Communion: Finding My Way Back to Faith, written by Vice President JD Vance and published by HarperCollins on June 16, 2026, debuted at number one on the New York Times nonfiction bestseller list. The book is a sequel of sorts to Vance's 2016 memoir Hillbilly Elegy, tracing his path from the Christianity of his Appalachian youth through a period of atheism during his Marine deployment in Iraq and into his 2019 conversion to Catholicism. It is simultaneously a spiritual memoir and a preview of the political theology Vance intends to carry into a 2028 presidential campaign.
What Does Vance Actually Argue in Communion?
The book's central claim is that Vance lost faith when he left his community and recovered it when community found him again. He describes the isolation of his Iraq deployment, the secular world of Yale Law School and venture capital, and the gradual pull back toward belief that culminated in private instruction from Dominican priests in Ohio and Washington. His conversion to Catholicism over evangelicalism is treated as a reasoned choice, though critics have noted that his explanation of why Catholicism specifically remains underdeveloped. The political theology that emerges is broadly communitarian: a suspicion of pure market logic, an argument that religious institutions do work that government cannot, and a vision of American life organized around family, faith, and place rather than professional mobility and individual optimization.
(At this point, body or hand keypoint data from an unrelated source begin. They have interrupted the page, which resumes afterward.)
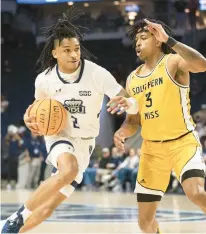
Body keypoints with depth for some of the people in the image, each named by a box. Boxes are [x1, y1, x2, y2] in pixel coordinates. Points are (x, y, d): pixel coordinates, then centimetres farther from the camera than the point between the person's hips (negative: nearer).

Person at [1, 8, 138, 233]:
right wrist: (29, 118, -12)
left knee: (47, 208, 1)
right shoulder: (44, 80, -13)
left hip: (84, 142, 1)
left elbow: (134, 105, -22)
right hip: (59, 136, -1)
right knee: (69, 170, -36)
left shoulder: (97, 74, -19)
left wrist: (126, 102, -46)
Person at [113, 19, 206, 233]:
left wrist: (169, 40, -36)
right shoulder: (132, 79, 9)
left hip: (182, 142, -6)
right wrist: (122, 131, -7)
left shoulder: (173, 62, -9)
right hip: (152, 148, 6)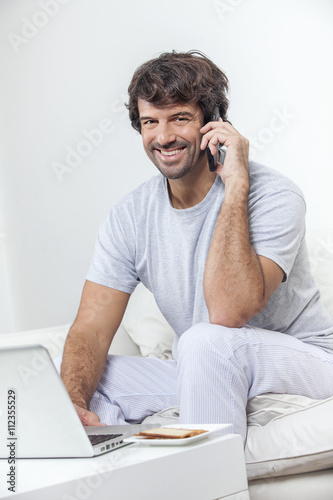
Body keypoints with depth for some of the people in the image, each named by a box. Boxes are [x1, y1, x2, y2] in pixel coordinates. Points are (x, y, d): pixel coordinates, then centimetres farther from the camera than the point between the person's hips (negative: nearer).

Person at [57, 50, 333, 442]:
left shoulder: (272, 197, -19)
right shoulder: (130, 216, -2)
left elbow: (227, 313, -34)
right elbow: (91, 330, -7)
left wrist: (236, 184, -30)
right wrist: (73, 405, -29)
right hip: (201, 374, 5)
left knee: (204, 341, -34)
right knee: (78, 379, -13)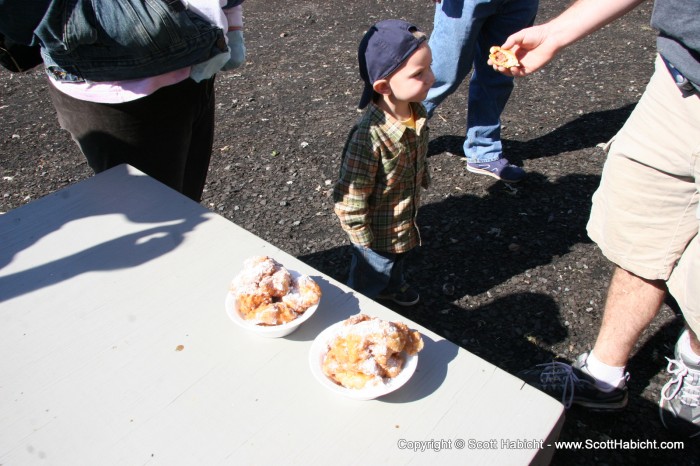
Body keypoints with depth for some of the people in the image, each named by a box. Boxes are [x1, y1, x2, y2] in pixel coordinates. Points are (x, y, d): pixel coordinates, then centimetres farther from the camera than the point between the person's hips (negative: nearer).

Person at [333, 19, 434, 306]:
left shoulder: (416, 113, -14)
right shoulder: (370, 135, -39)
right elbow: (351, 197, -31)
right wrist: (364, 241, -21)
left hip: (406, 219, 7)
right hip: (379, 231, -7)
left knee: (397, 261, 35)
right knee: (371, 278, 20)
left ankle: (393, 286, 66)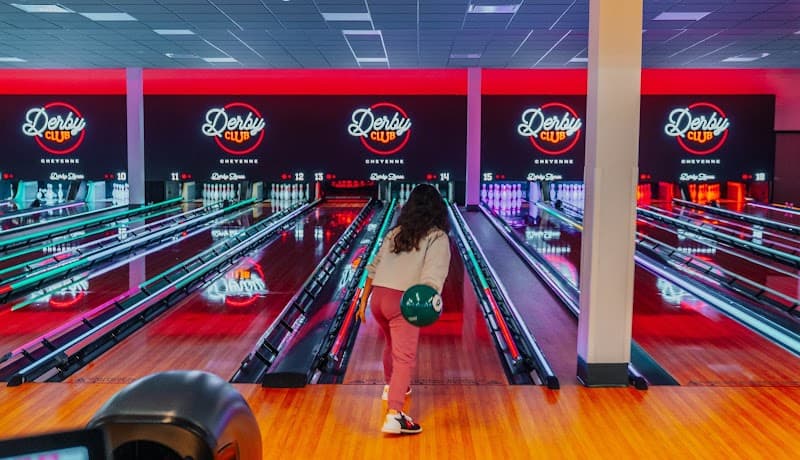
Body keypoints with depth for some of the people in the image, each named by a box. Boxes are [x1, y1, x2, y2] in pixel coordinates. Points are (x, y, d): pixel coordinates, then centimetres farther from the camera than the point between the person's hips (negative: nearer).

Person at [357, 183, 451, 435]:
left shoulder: (396, 232, 17)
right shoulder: (438, 238, 0)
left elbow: (374, 268, 17)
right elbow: (433, 275, -17)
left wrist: (363, 301, 22)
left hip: (378, 298, 6)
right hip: (402, 302, -6)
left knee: (393, 344, 29)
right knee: (404, 357, -7)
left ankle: (391, 386, 48)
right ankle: (394, 415, -18)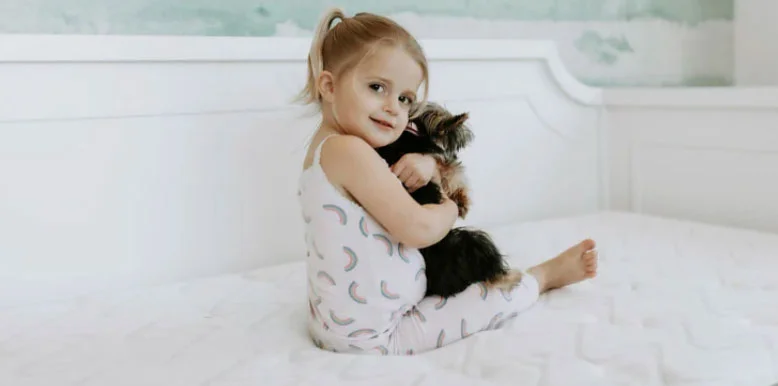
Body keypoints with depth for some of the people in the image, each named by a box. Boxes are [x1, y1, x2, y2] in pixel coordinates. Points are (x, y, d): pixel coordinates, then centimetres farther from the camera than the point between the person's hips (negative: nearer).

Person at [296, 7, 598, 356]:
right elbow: (418, 229, -28)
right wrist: (450, 208, -5)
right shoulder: (349, 150, -25)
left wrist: (426, 164, -6)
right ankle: (545, 275, 29)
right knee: (504, 297, 5)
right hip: (374, 336, -10)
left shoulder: (325, 150, 8)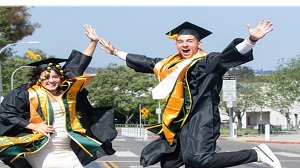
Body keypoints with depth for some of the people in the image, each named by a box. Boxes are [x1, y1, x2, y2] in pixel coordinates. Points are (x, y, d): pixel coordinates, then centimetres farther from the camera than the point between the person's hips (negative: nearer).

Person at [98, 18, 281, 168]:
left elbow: (231, 54, -22)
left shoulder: (208, 61, -5)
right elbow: (146, 62, 29)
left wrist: (252, 39, -40)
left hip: (201, 120, -8)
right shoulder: (171, 65, 15)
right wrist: (116, 52, 37)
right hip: (180, 122, 8)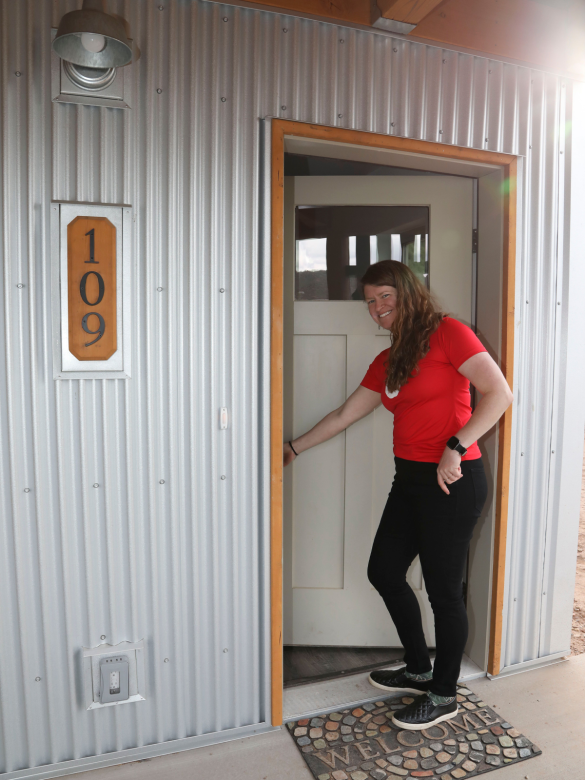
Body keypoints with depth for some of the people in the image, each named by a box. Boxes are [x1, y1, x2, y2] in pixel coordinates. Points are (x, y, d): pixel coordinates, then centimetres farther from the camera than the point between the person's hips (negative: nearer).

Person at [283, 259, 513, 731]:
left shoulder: (448, 333, -8)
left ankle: (444, 695, 28)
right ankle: (420, 670, 37)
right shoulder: (387, 362, 13)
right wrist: (294, 448, 22)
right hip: (411, 479, 8)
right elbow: (344, 415, 18)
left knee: (443, 588, 4)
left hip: (453, 482, -8)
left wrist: (455, 448, -22)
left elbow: (499, 394, -16)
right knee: (384, 571, 15)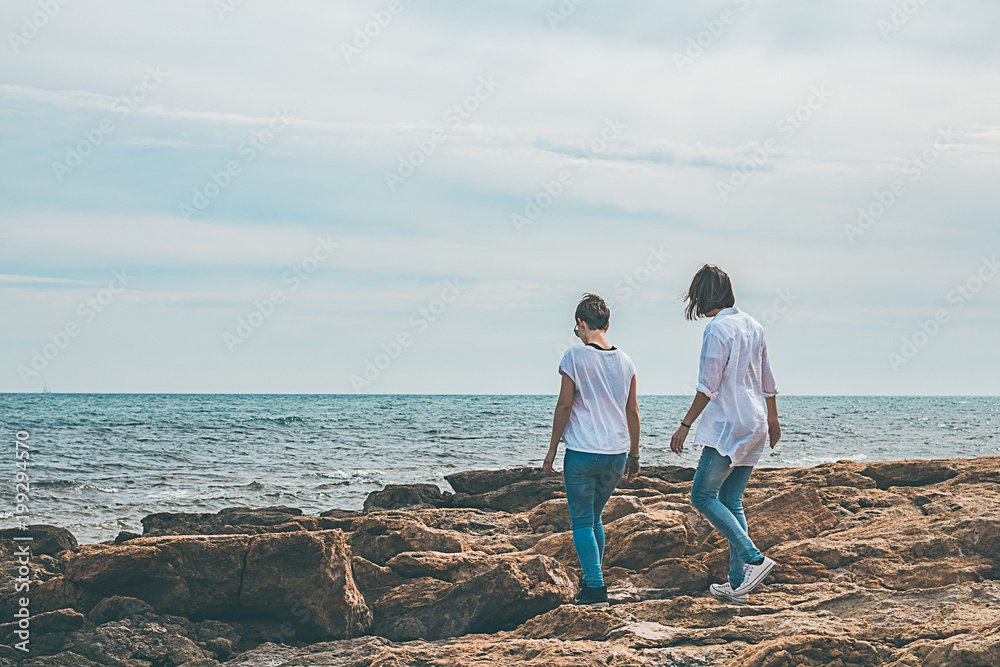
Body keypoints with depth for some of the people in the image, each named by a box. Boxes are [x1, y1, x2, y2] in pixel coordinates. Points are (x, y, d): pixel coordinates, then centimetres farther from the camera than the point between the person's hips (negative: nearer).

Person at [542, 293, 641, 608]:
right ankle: (591, 579, 26)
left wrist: (552, 449, 0)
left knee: (582, 522, 2)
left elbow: (564, 405, -8)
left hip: (582, 452, -5)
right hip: (616, 454, 5)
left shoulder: (575, 356, -8)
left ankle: (595, 588, -6)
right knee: (595, 517, 21)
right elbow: (632, 411, 9)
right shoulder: (625, 361, 6)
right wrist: (634, 455, 16)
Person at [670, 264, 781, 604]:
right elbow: (767, 379, 20)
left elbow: (708, 386, -17)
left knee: (702, 496, -4)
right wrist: (773, 418, 31)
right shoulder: (752, 325, 12)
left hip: (729, 427, -9)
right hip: (755, 427, 9)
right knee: (731, 501, 11)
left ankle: (754, 558, -15)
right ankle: (738, 583, 7)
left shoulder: (717, 329, -13)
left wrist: (685, 425, -13)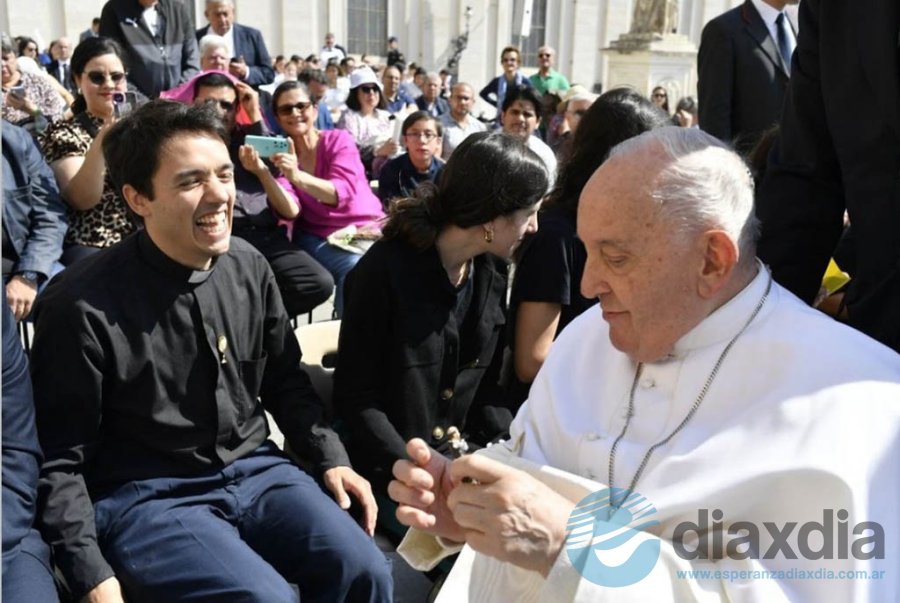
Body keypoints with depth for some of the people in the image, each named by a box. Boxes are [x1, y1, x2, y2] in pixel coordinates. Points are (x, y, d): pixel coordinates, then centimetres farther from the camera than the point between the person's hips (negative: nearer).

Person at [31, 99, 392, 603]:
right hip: (145, 496, -4)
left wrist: (330, 457, 4)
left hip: (254, 470, 5)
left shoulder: (249, 266, -1)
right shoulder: (83, 306, -16)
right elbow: (60, 459, -9)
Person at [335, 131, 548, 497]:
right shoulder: (385, 270, -16)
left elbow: (485, 381, 11)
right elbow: (356, 397, -13)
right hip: (392, 460, -6)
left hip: (461, 448, 7)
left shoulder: (493, 271, 2)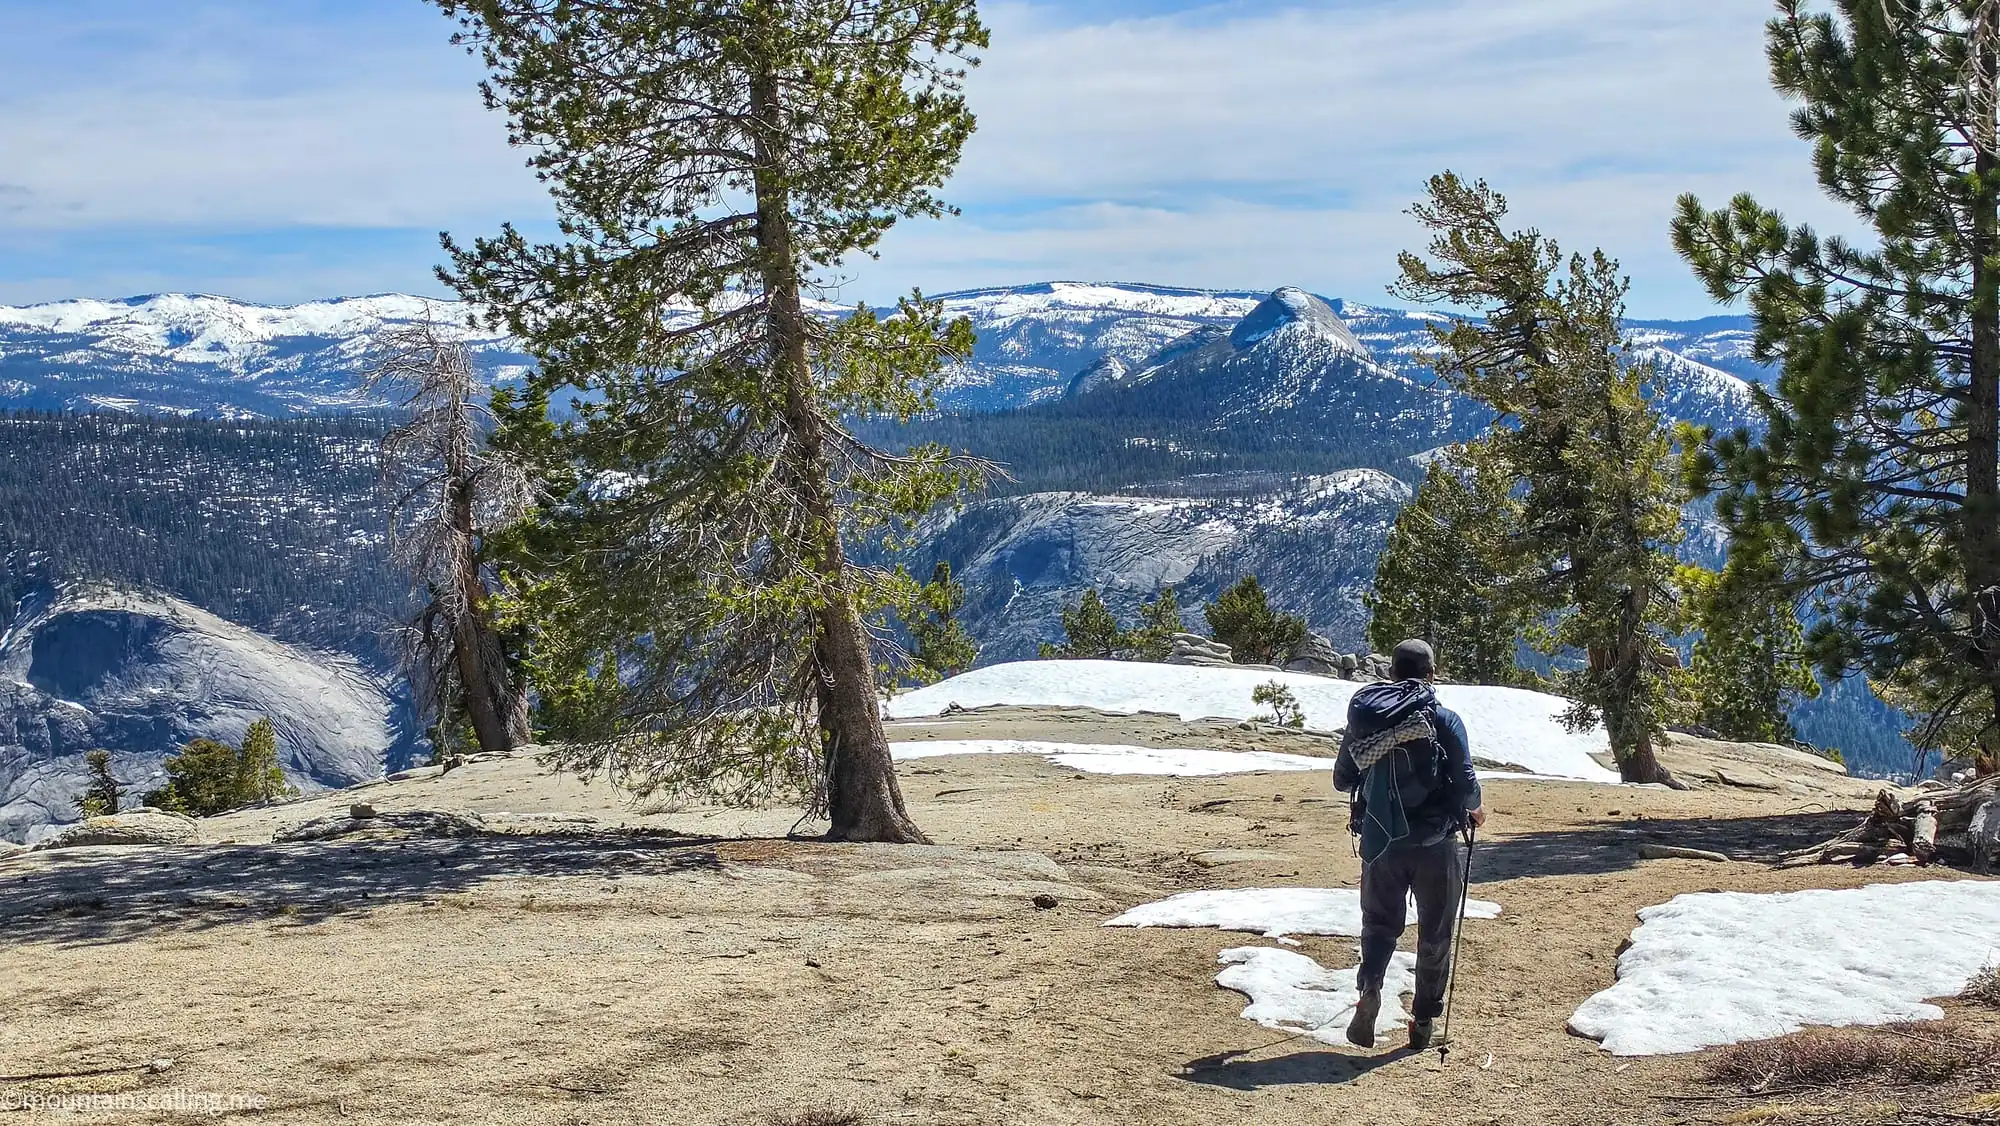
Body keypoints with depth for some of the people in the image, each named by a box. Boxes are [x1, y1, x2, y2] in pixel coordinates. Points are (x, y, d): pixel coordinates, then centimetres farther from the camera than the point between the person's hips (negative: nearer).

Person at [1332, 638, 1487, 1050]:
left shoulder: (1363, 718, 2)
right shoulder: (1443, 719, -7)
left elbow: (1342, 780, 11)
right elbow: (1466, 784, -11)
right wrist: (1473, 810, 12)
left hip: (1381, 842, 2)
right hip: (1436, 844, -2)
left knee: (1379, 924, 16)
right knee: (1435, 935, 12)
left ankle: (1369, 989, -11)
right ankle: (1423, 1022, 15)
Why Is the Book Generating So Much Controversy?
The controversy has two layers. The first is factual: Vance apologizes in the book for his infamous comment about childless cat ladies in the Democratic Party, calling it one of the dumbest things he ever said, while his administration's policy record has done little to soften the edge that remark reflected. The second is structural: the book presents Vance as a moderate, thoughtful, communitarian conservative, and critics across the political spectrum have found that portrait jarringly disconnected from his conduct in office. The New Republic described reading it as a strange experience given the gap between Vance's stated values and his governing record. Reviewers from the Wall Street Journal criticized sections as factually sloppy. The New Yorker noted Vance's deliberate ambiguity on Catholic doctrine, suggesting it may be calibrated to appeal to evangelicals as much as to Catholics.
What Is the Connection to the 2028 Presidential Race?
Communion reads as a campaign document written in religious language. Vance has structured it as the middle volume of a three act political autobiography: Hillbilly Elegy established his origin story, Communion provides the spiritual and moral framework, and the unwritten third book will presumably be about governing. He is widely expected to seek the Republican presidential nomination in 2028, and this book is positioning him for that run by establishing the values framework his candidacy will be organized around. Writing a book about faith, family, and national renewal while serving as Vice President is a well established move in American political history. What makes Vance's version unusual is that the argument he makes in the text sits in such obvious tension with the administration he serves in.
How Does This Compare to Hillbilly Elegy?
Hillbilly Elegy worked because it explained something real to people who did not understand it. The portrait of Appalachian poverty, family dysfunction, and cultural dislocation felt urgent and specific and grounded. Communion is operating in a different register. It is less ethnographic and more theological, less descriptive and more prescriptive. Readers who responded to Hillbilly Elegy because of its raw specificity may find Communion abstract by comparison. The spiritual memoir genre requires a kind of interiority and vulnerability that political figures struggle to deliver credibly, and the reviews suggest Vance delivers it partially but not completely.
Who Should Read Communion?
Anyone trying to understand where American conservatism is heading over the next decade should read it. Vance is the most consequential ideological voice in Republican politics under 60, and this book is the clearest statement of his worldview in his own words. Readers interested in the intersection of faith and political life, in conversion narratives, or in how religious identity shapes political identity will find genuine material here regardless of whether they agree with his politics. The audiobook, narrated by Vance himself at a runtime of seven hours and fifty minutes, is available on Audible. As a document of where one of America's most powerful politicians intends to take the country, Communion earns its place on your shelf whether you find it convincing or not.